Asian Americans and Pacific Islanders comprise many ethnicities and languages, and their myriad achievements embody the American experience. Asian Americans and Pacific Islanders have started businesses, including some of our Nation's most successful and dynamic enterprises. AAPI men and women are leaders in every aspect of American life -- in government and industry, science and medicine, the arts and our Armed Forces, education and sports.
Yet, while we celebrate these successes, we must remember that too often Asian American and Pacific Islanders face significant adversity. Many AAPI communities continue to fight prejudice and struggle to overcome disparities in education, employment, housing, and health care. My Administration remains committed to addressing these unique challenges. Through the White House Initiative on Asian Americans and Pacific Islanders, we are working to expand opportunities for AAPI communities by improving access to Federal programs where Asian American and Pacific Islanders are currently underserved. To learn more about the Initiative, visit www.WhiteHouse.gov/AAPI.
As we also take this occasion to reflect on our past, we mark 70 years since the Executive Order that authorized the internment of Japanese-Americans during World War II. Last month, I announced my intent to posthumously award the Presidential Medal of Freedom -- the country's highest civilian honor -- to Gordon Hirabayashi, who openly defied this forced relocation, and bravely took his challenge all the way to the United States Supreme Court.
This year, we also commemorate the 100th anniversary of the first Japanese cherry blossom trees planted in Washington, D.C., an enduring symbol of the friendship shared between the United States and Japan and a reminder of America's standing as a Pacific nation. Over the centuries, we have maintained a long, rich history of engagement in the Asia-Pacific region, and our AAPI communities have been essential to strengthening the economic, political, and social bonds we share with our partners around the world.

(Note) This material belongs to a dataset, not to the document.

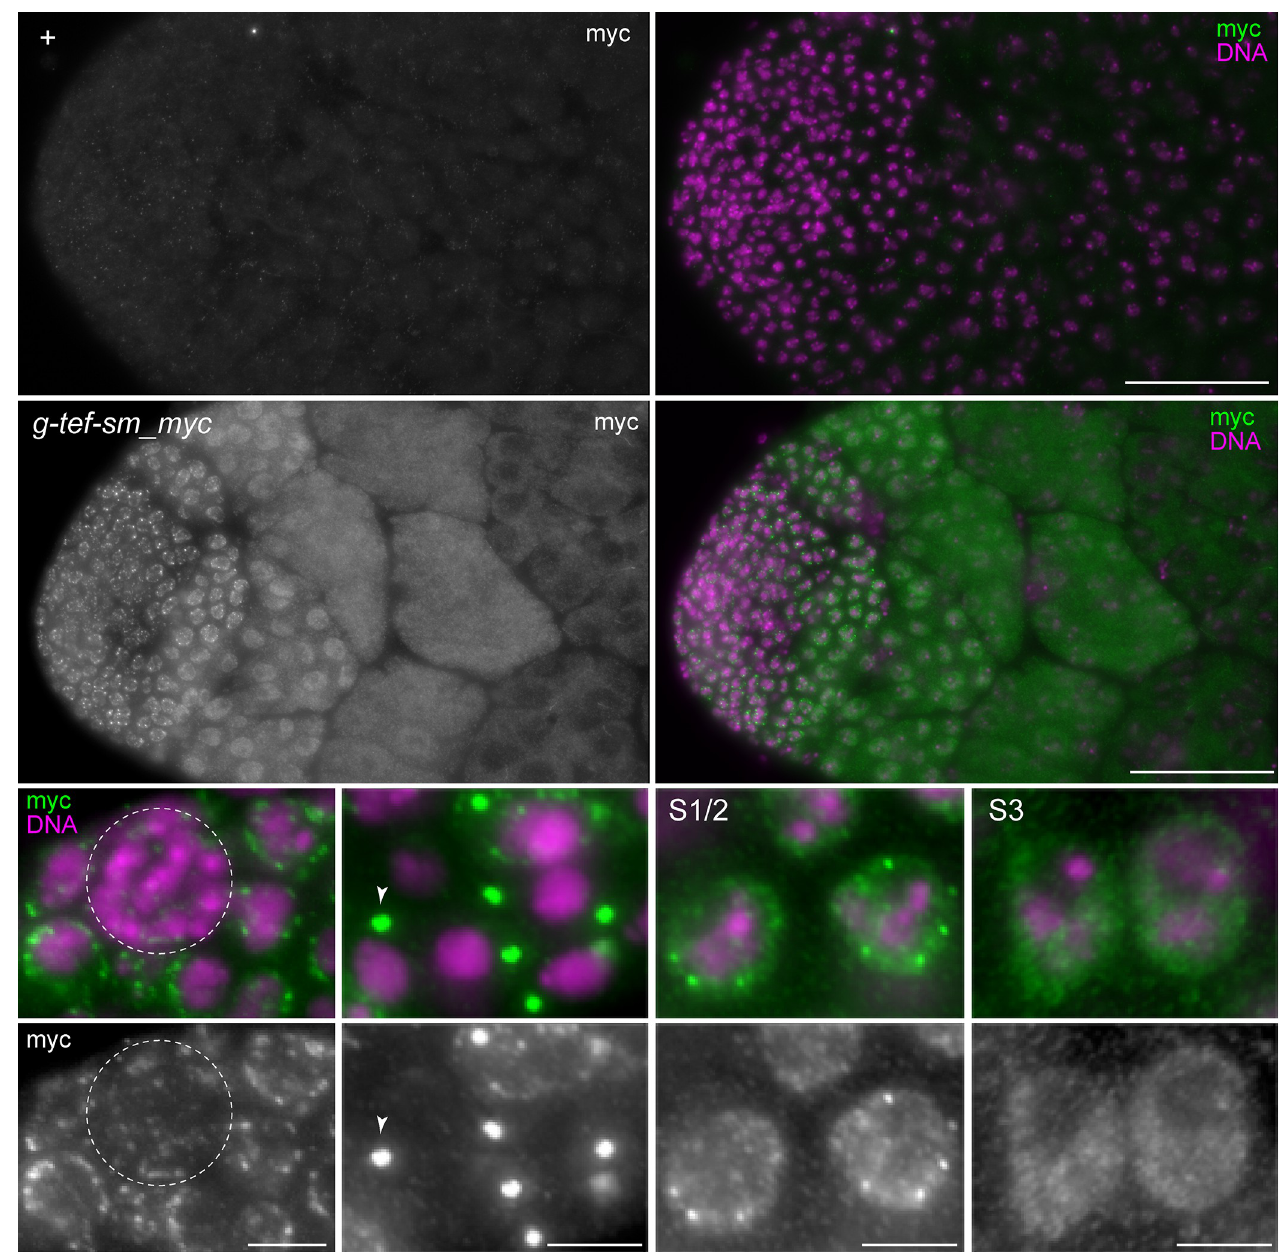
Fig 2. Expression and subcellular localization of TEF-sm_myc in testis. Flat preparations of testes isolated from either w 1118 control (+; top row) or from g- tef-sm_myc II.1 males ( g-tef-sm_myc ; middle and bottom row) were immunolabeled with anti-myc and a DNA stain. Apical testis regions are shown (top and middle row), as well as high magnification views (bottom rows) with (from left to right) stem cells around the hub (dashed circle), spermatogonial cells during telophase with labeled spindle poles (arrowhead), early spermatocytes before chromosome territory formation (S1/2) and after completion of this process (S3). Scale bars = 50 μ m (top and middle row) and 5 μ m (bottom row). indistinguishable results were obtained with two distinct transgene insertions (II.1 and III.1). The strongest anti-myc signals in these testes were observed in early S1/2 spermatocytes before chromosome territory formation within the cell nucleus (Fig 2). These strongest signals were granular at the nuclear periphery, where DNA staining was absent. In regions with DNA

This month, we reflect on the indelible ways AAPI communities have shaped our national life. As we celebrate centuries of trial and triumph, let us rededicate ourselves to making our Nation a place that welcomes the contributions of all people, all colors, and all creeds, and ensures the American dream is within reach for all who seek it.
NOW, THEREFORE, I, BARACK OBAMA, President of the United States of America, by virtue of the authority vested in me by the Constitution and the laws of the United States, do hereby proclaim May 2012 as Asian American and Pacific Islander Heritage Month. I call upon all Americans to visit www.AsianPacificHeritage.gov to learn more about the history of Asian Americans and Pacific Islanders, and to observe this month with appropriate programs and activities.
IN WITNESS WHEREOF, I have hereunto set my hand this first day of May, in the year of our Lord two thousand twelve, and of the Independence of the United States of America the two hundred and thirty-sixth.